§ **WHAT TO PRODUCE**:
Single out the lines of the material that contain "pixel" and copy them.

§ **RECORDS SHOWN**:
——

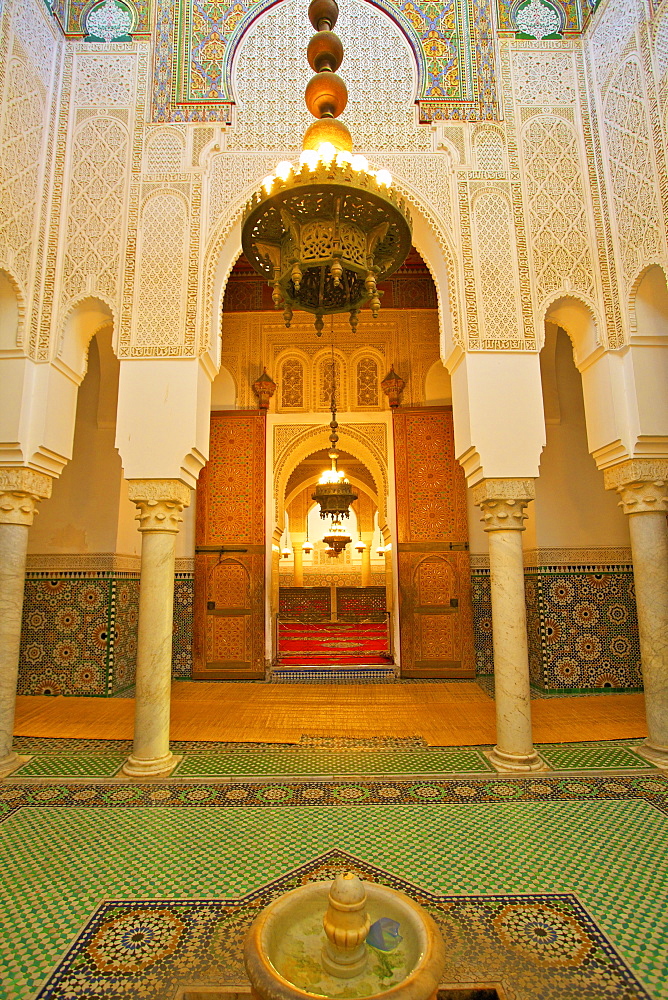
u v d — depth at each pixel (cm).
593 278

——

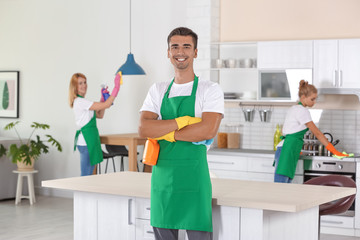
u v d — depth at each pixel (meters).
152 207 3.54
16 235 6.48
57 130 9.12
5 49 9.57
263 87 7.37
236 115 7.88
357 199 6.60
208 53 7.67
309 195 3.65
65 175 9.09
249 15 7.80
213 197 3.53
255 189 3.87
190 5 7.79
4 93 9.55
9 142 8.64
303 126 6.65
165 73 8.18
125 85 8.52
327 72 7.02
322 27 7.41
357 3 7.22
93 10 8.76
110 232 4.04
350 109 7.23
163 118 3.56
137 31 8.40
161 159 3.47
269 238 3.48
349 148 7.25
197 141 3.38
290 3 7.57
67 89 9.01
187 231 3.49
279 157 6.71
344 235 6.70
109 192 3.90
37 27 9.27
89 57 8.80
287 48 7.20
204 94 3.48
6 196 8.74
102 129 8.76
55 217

——

§ **RESPONSE BOX**:
u v d — depth at each pixel (cm).
u v d — depth at each pixel (meters).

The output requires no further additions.